[Records contained in a dataset]
——————————
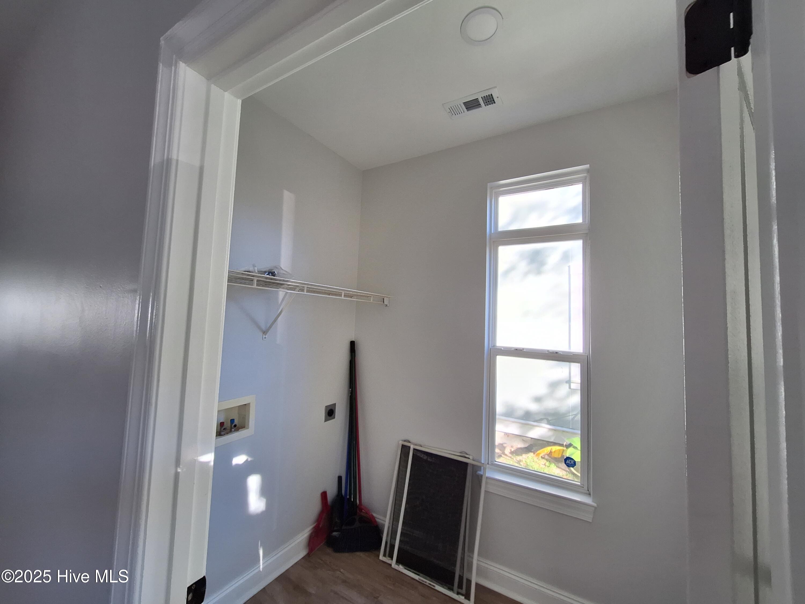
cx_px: 402
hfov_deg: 106.2
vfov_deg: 89.9
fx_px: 302
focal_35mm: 13
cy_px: 302
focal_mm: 1.74
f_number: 2.2
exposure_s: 1/120
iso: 64
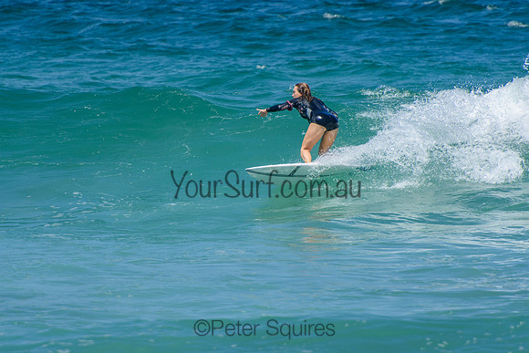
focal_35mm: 600
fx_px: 8818
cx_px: 264
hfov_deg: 3.4
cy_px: 176
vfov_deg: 2.3
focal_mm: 400
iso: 320
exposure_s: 1/2000
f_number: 5.6
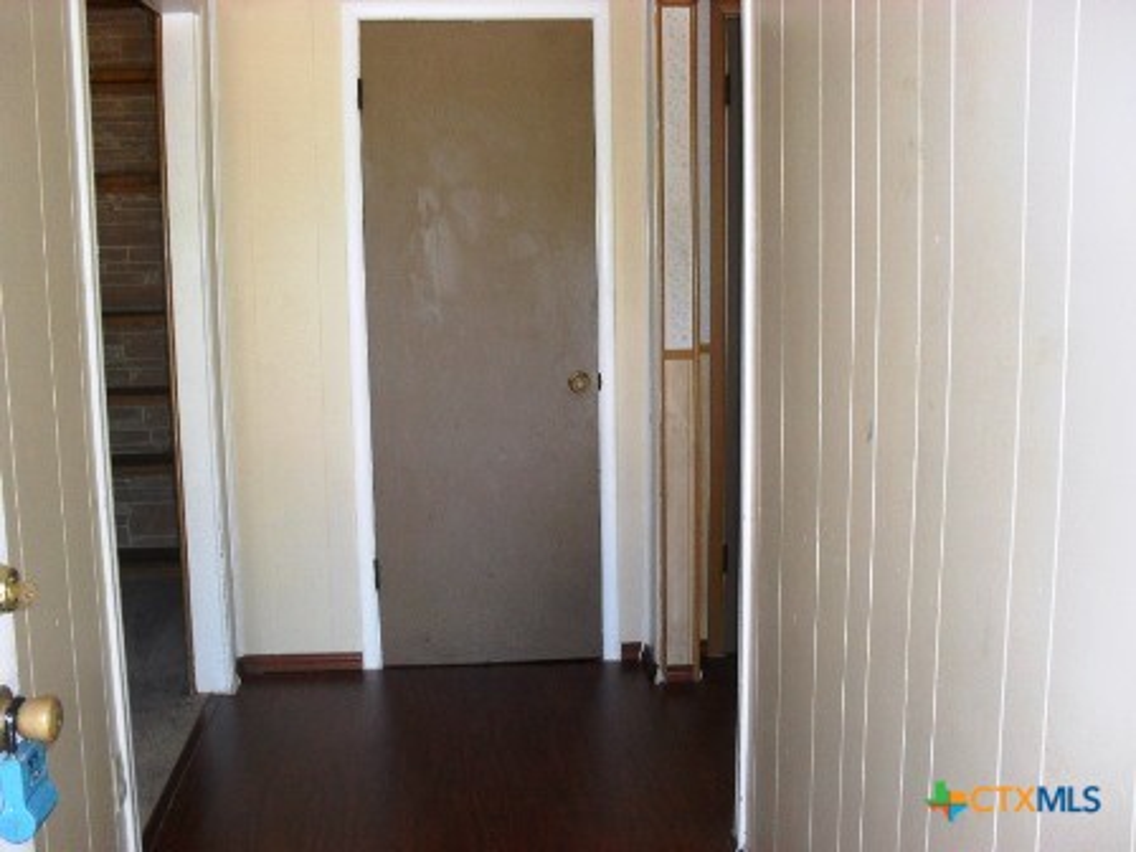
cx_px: 568
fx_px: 1149
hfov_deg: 52.6
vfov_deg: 40.7
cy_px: 426
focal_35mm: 35
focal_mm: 6.3
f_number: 3.2
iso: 200
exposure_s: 1/45
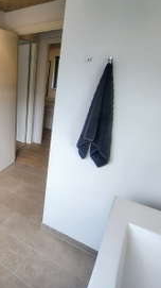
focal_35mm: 24
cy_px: 145
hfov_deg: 40.6
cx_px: -6
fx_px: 183
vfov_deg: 76.4
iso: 106
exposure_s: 1/50
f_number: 2.2
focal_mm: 1.66
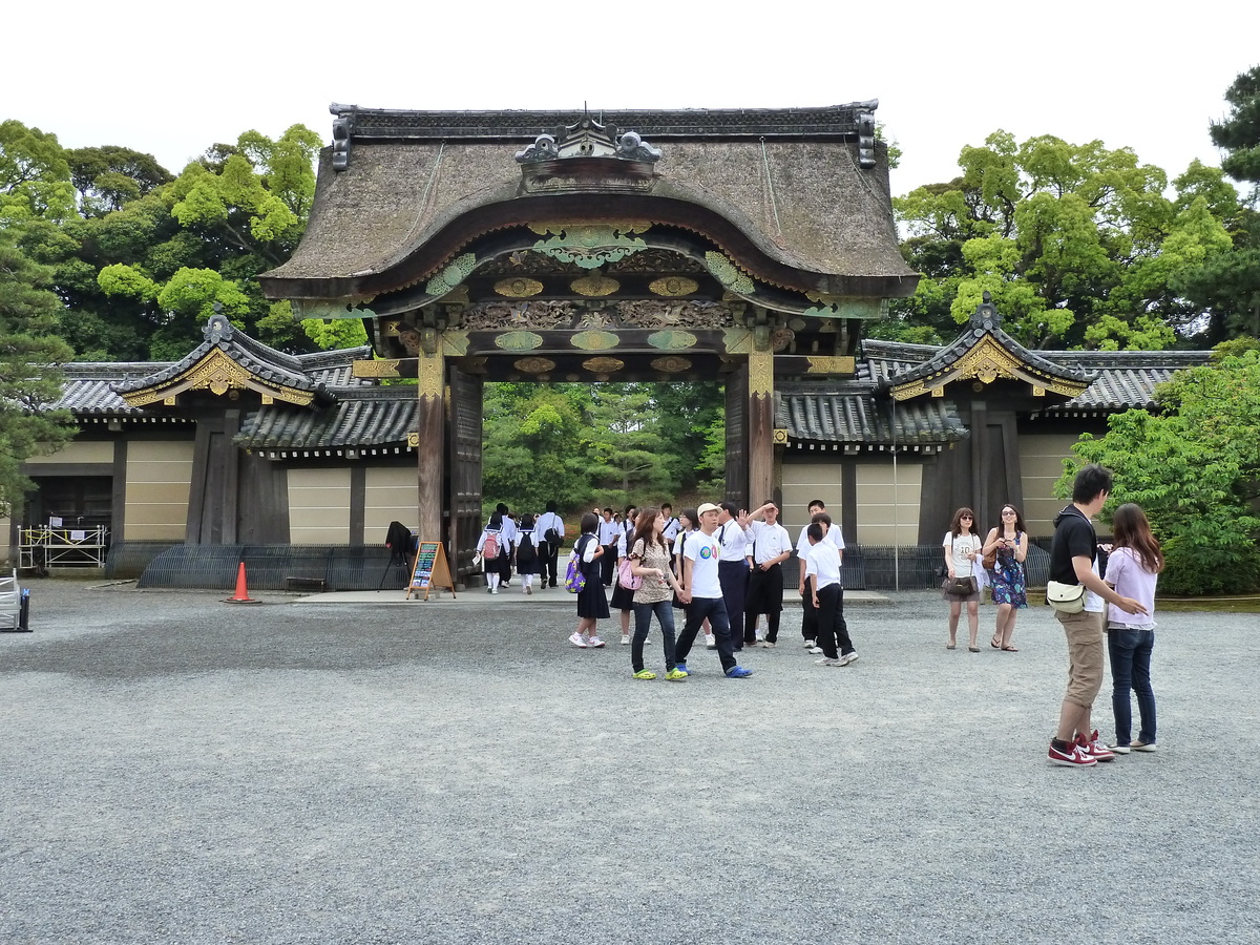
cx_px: 630
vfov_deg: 32.9
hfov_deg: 42.9
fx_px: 1602
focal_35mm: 44
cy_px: 472
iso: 200
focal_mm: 7.3
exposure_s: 1/400
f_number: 4
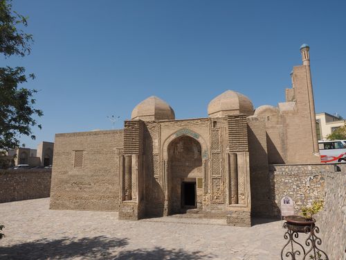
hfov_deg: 71.6
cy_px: 130
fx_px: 240
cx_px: 173
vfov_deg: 56.8
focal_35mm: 24
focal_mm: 12
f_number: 9
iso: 200
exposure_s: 1/640
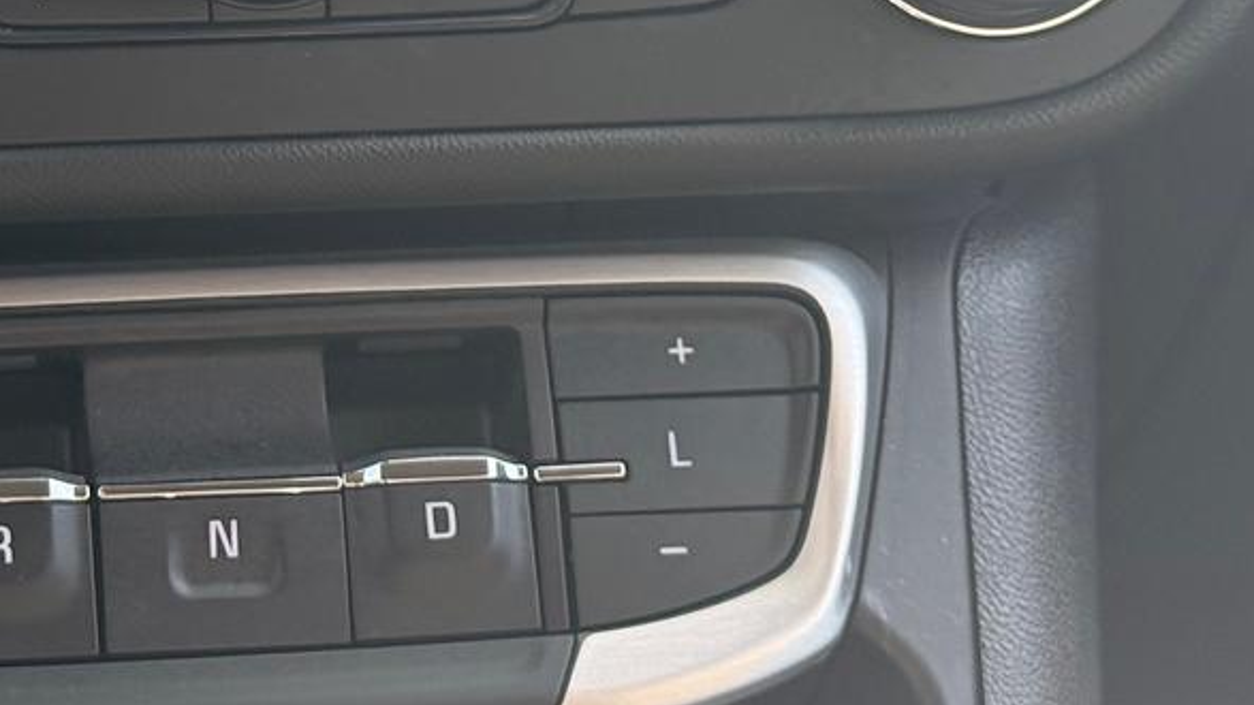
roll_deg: -0.7
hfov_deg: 18.5
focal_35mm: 114
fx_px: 3790
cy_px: -145
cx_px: 169
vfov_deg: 10.4
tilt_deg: -14.5
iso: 160
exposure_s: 1/229
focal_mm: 6.76
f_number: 1.78
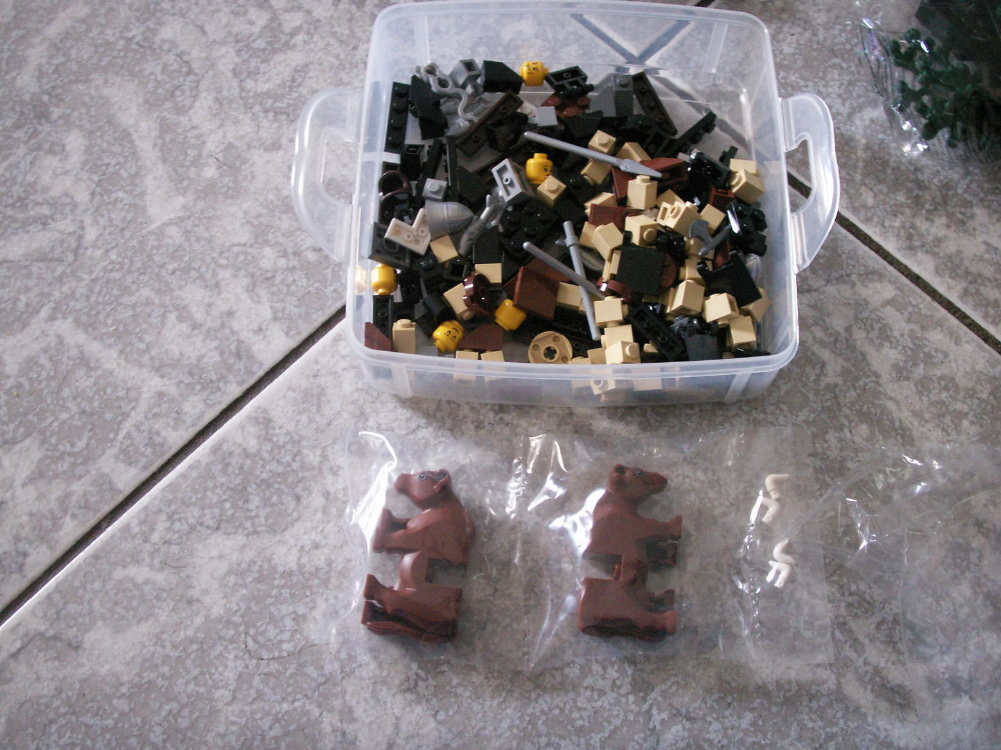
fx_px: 1099
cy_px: 367
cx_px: 513
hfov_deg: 49.0
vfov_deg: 37.7
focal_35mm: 38
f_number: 3.5
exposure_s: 1/10
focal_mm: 7.7
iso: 160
——————————
- How to complete this task
Without including any picture, set down every line above exactly as it stands.

- Solution for this task
cx_px: 402
hfov_deg: 106.2
vfov_deg: 89.9
fx_px: 302
focal_35mm: 13
cy_px: 302
focal_mm: 1.74
f_number: 2.2
exposure_s: 1/120
iso: 64
focal_35mm: 600
fx_px: 8818
cx_px: 264
hfov_deg: 3.4
cy_px: 176
vfov_deg: 2.3
focal_mm: 400
iso: 320
exposure_s: 1/2000
f_number: 5.6
cx_px: 568
fx_px: 1149
hfov_deg: 52.6
vfov_deg: 40.7
cy_px: 426
focal_35mm: 35
focal_mm: 6.3
f_number: 3.2
iso: 200
exposure_s: 1/45
focal_35mm: 24
cy_px: 145
hfov_deg: 40.6
cx_px: -6
fx_px: 183
vfov_deg: 76.4
iso: 106
exposure_s: 1/50
f_number: 2.2
focal_mm: 1.66
cx_px: 630
vfov_deg: 32.9
hfov_deg: 42.9
fx_px: 1602
focal_35mm: 44
cy_px: 472
iso: 200
focal_mm: 7.3
exposure_s: 1/400
f_number: 4
hfov_deg: 71.6
cy_px: 130
fx_px: 240
cx_px: 173
vfov_deg: 56.8
focal_35mm: 24
focal_mm: 12
f_number: 9
iso: 200
exposure_s: 1/640
roll_deg: -0.7
hfov_deg: 18.5
focal_35mm: 114
fx_px: 3790
cy_px: -145
cx_px: 169
vfov_deg: 10.4
tilt_deg: -14.5
iso: 160
exposure_s: 1/229
focal_mm: 6.76
f_number: 1.78
fx_px: 1099
cy_px: 367
cx_px: 513
hfov_deg: 49.0
vfov_deg: 37.7
focal_35mm: 38
f_number: 3.5
exposure_s: 1/10
focal_mm: 7.7
iso: 160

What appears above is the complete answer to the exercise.